Pepenadores que antes podían ganarse el día recolectando materiales reciclables hoy se encuentran compitiendo con una población que aumenta constantemente.
“El basurón ya no alcanza para todos. La gente que llega no tiene empleo, y los pocos que viven del reciclaje ven cómo la competencia crece día a día”, asegura Quiñónez.
Las condiciones de vida son precarias. Muchas viviendas se construyen con lámina o materiales improvisados, y las lluvias y vientos recientes han dejado a varias familias sin techo o con pertenencias dañadas.
Mientras tanto, el comedor comunitario, gestionado por la asociación civil, cubre apenas las necesidades básicas de alimentación gracias a recursos propios y aportaciones simbólicas de los vecinos.

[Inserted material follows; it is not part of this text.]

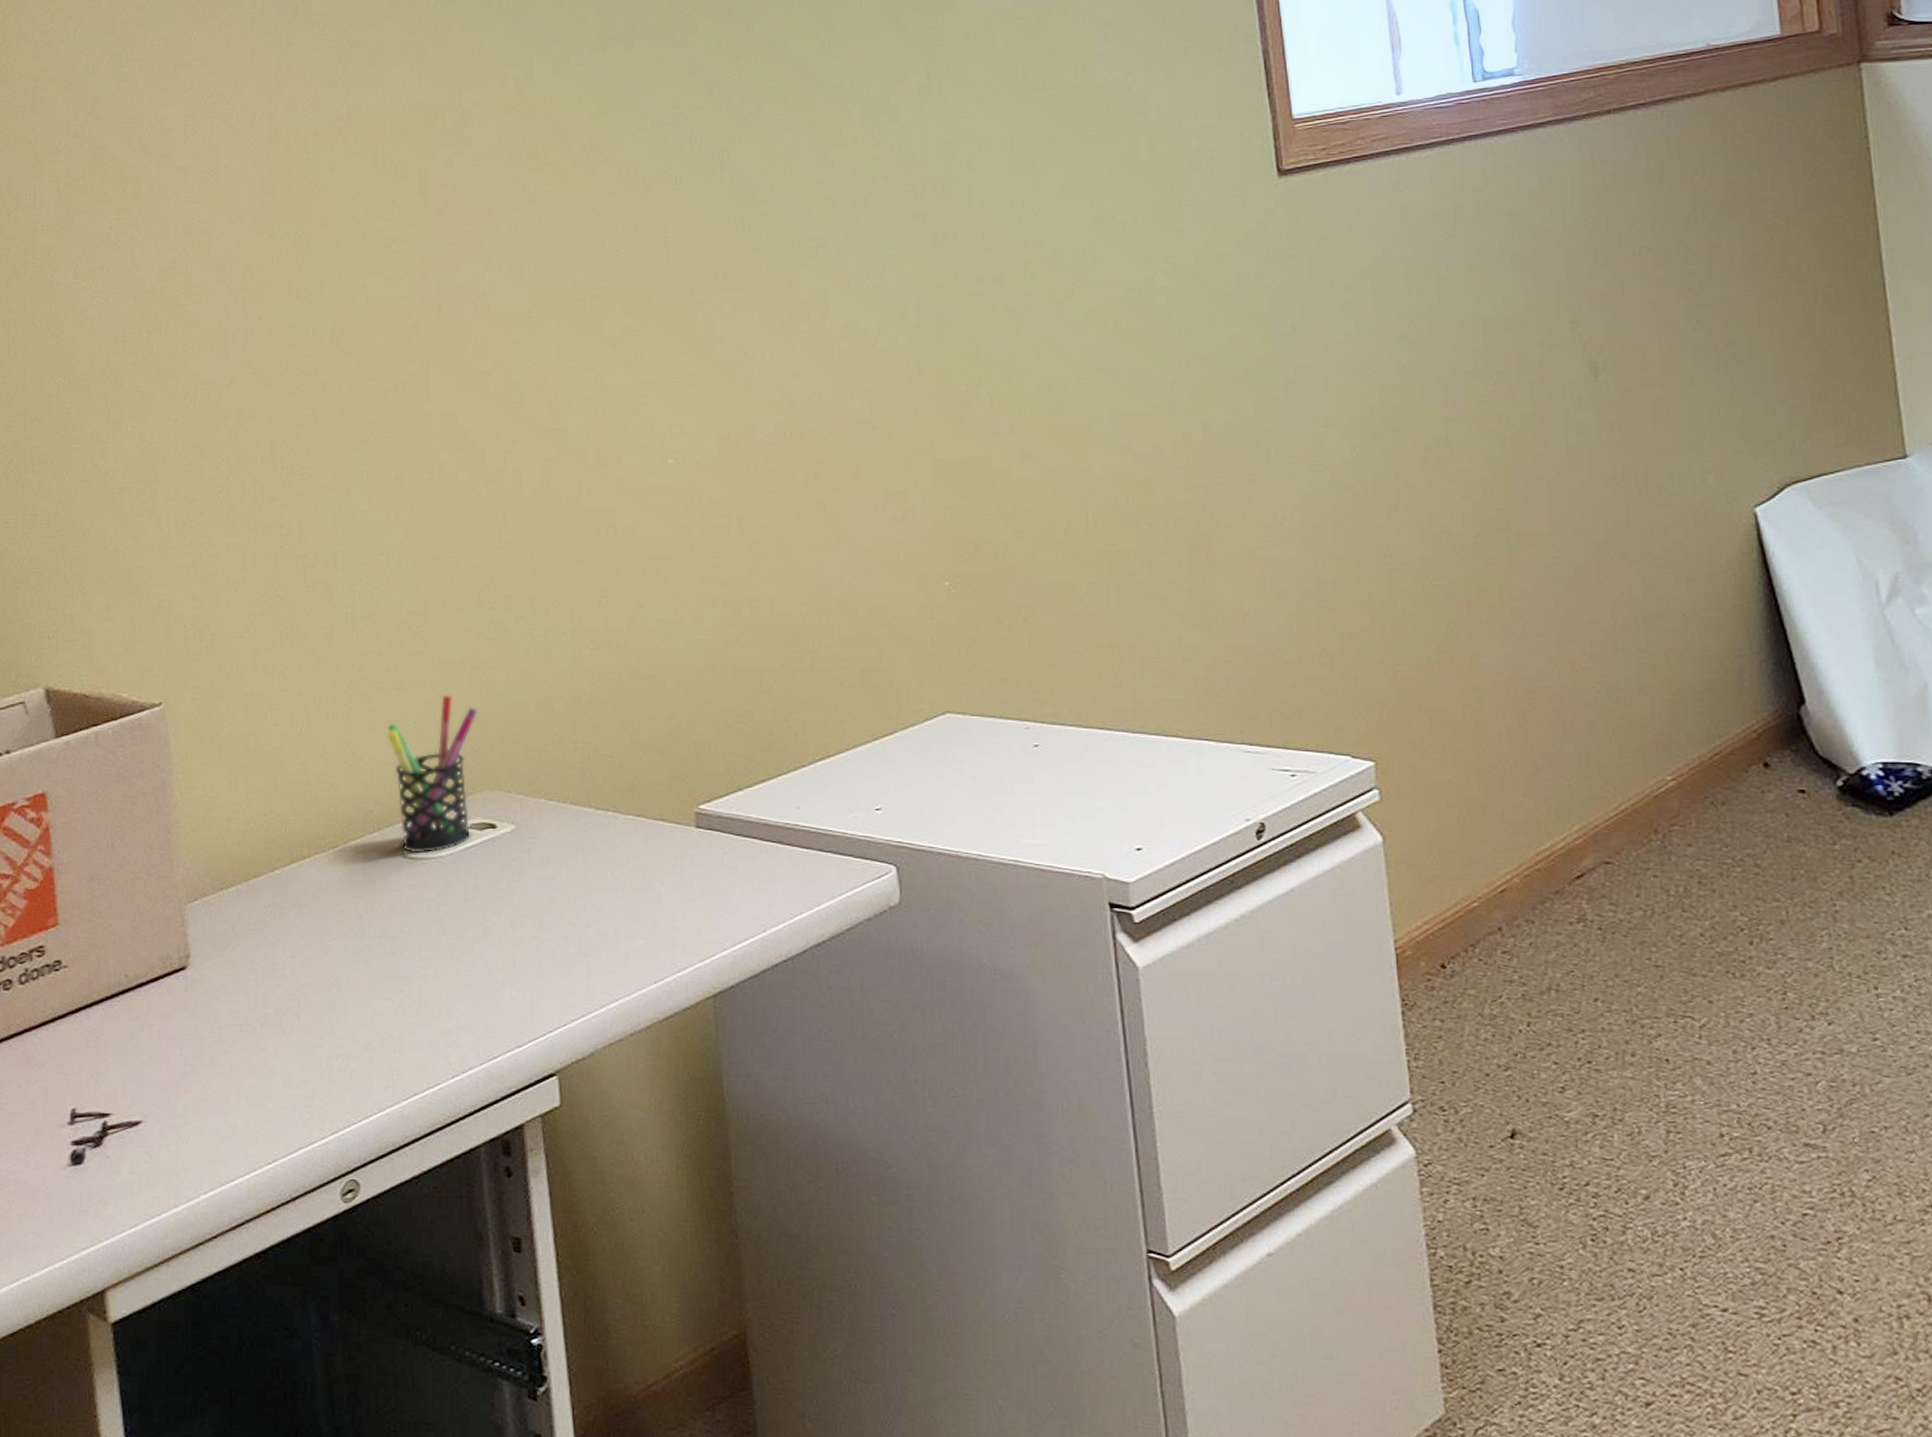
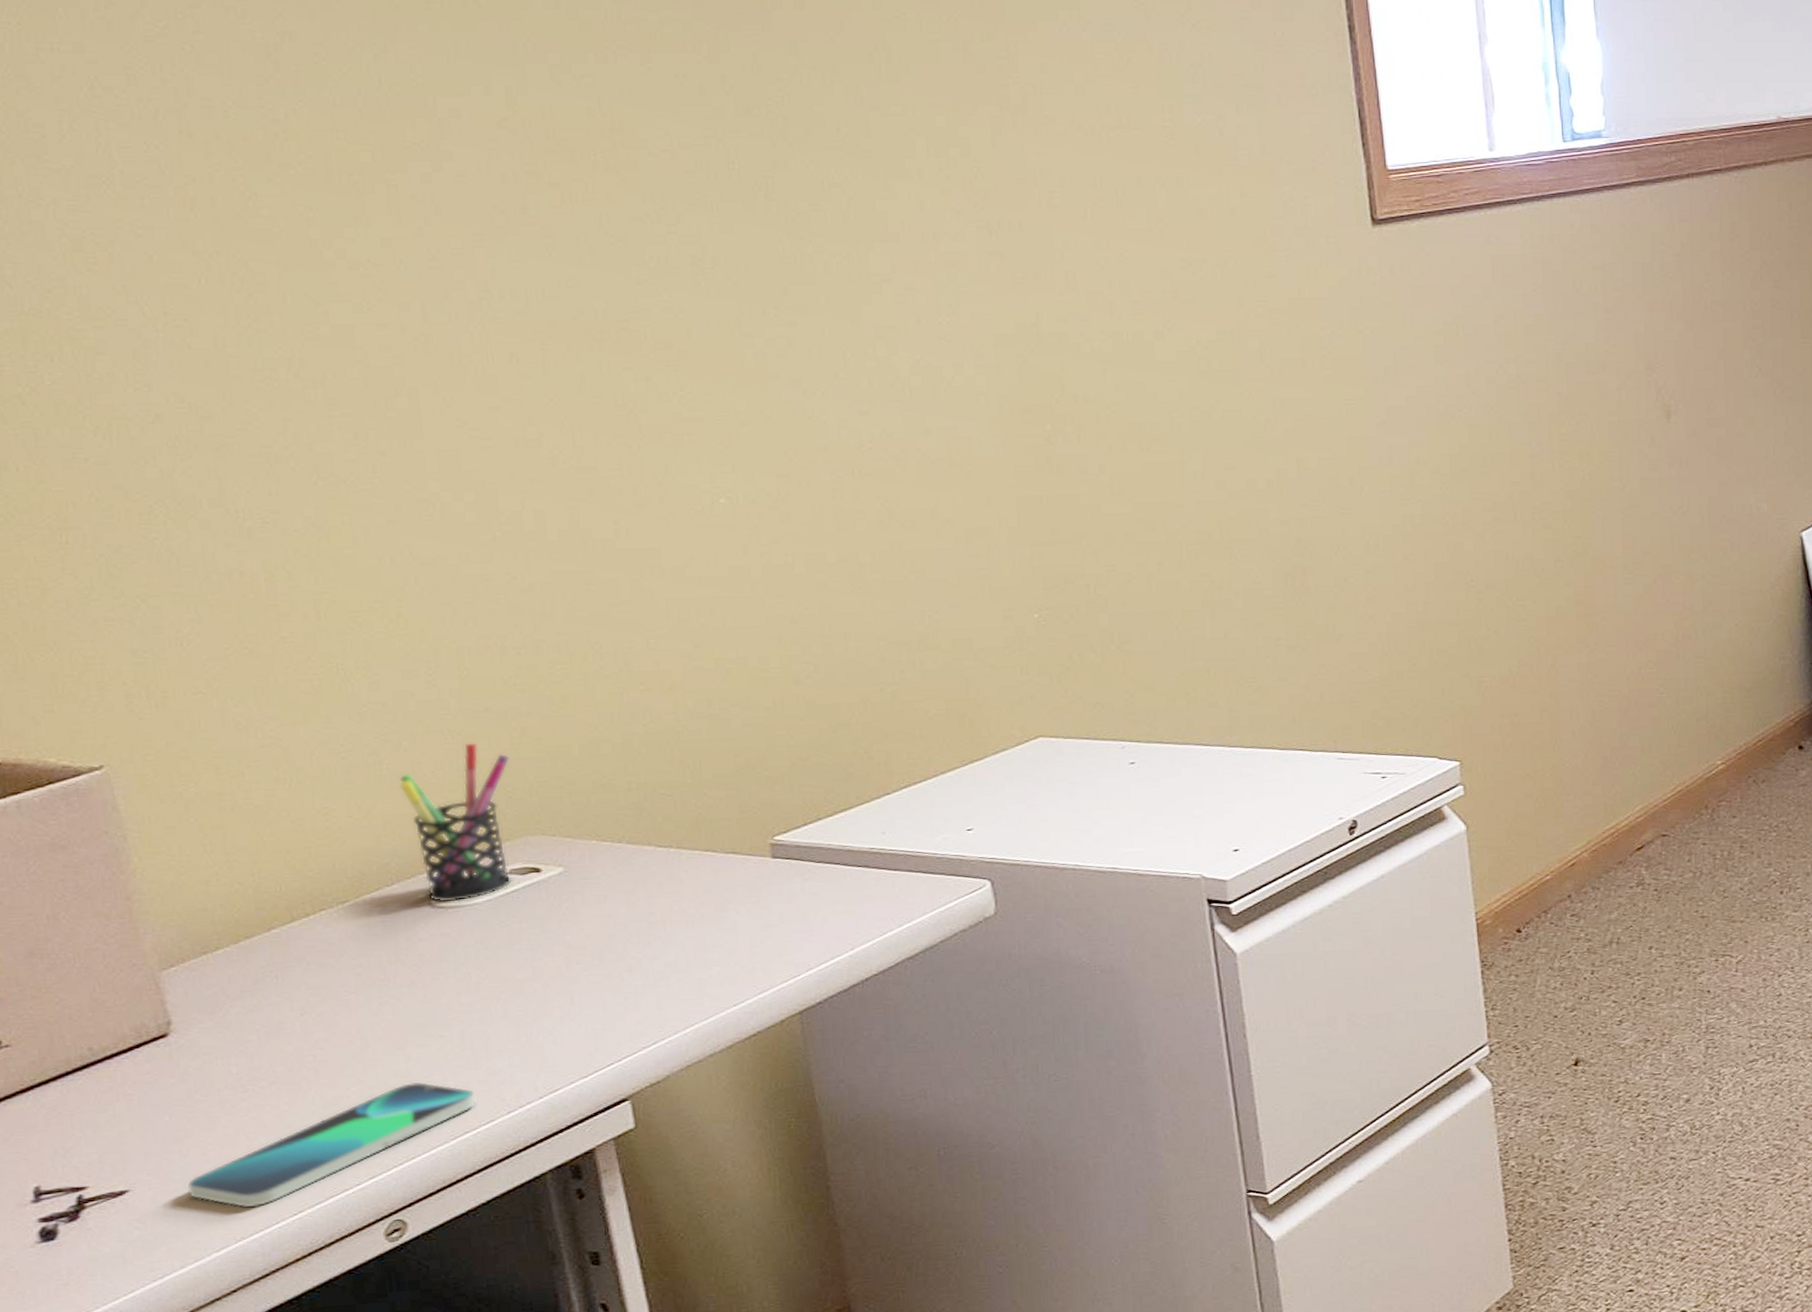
smartphone: none [187,1036,428,1152] -> present [187,1081,478,1207]

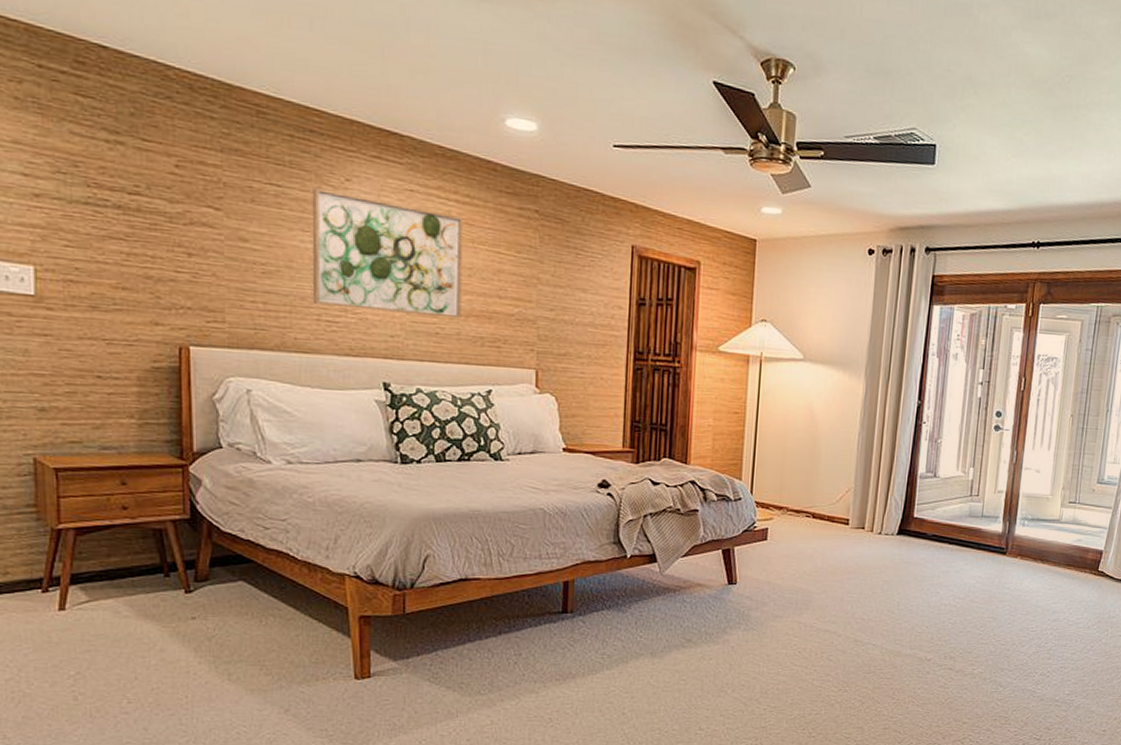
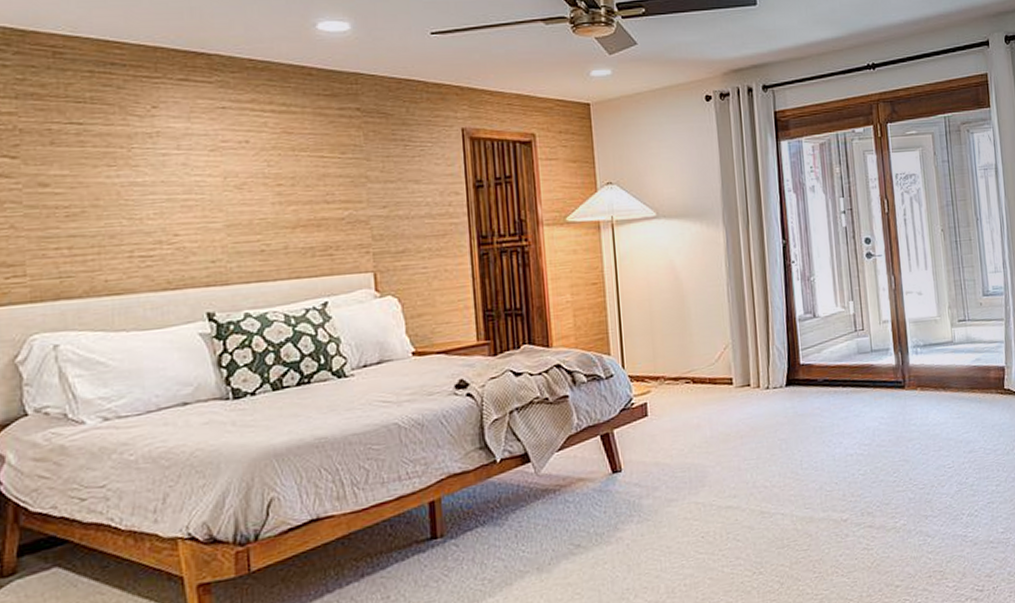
wall art: present [312,188,463,319] -> none [116,120,288,241]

“El gobierno dice que tiene censadas a las familias, pero de qué sirve si no hay trabajo, educación ni alimentación”, crítica Quiñónez.
Falta de apoyos
La activista social, también denuncia que los apoyos emergentes excluyeron a los pepenadores y a las familias desplazadas que viven al día, mientras sectores como comerciantes y tianguistas sí recibieron recursos.
“La gente necesita un lugar donde vivir, trabajo y educación para los hijos. Lo demás son listas y censos que no resuelven nada”, concluye Quiñónez.
Ampliación Bicentenario es así un reflejo de cómo el desplazamiento forzado forma nuevas colonias al margen de la ciudad formal, donde la supervivencia se mezcla con la invisibilidad y el abandono institucional.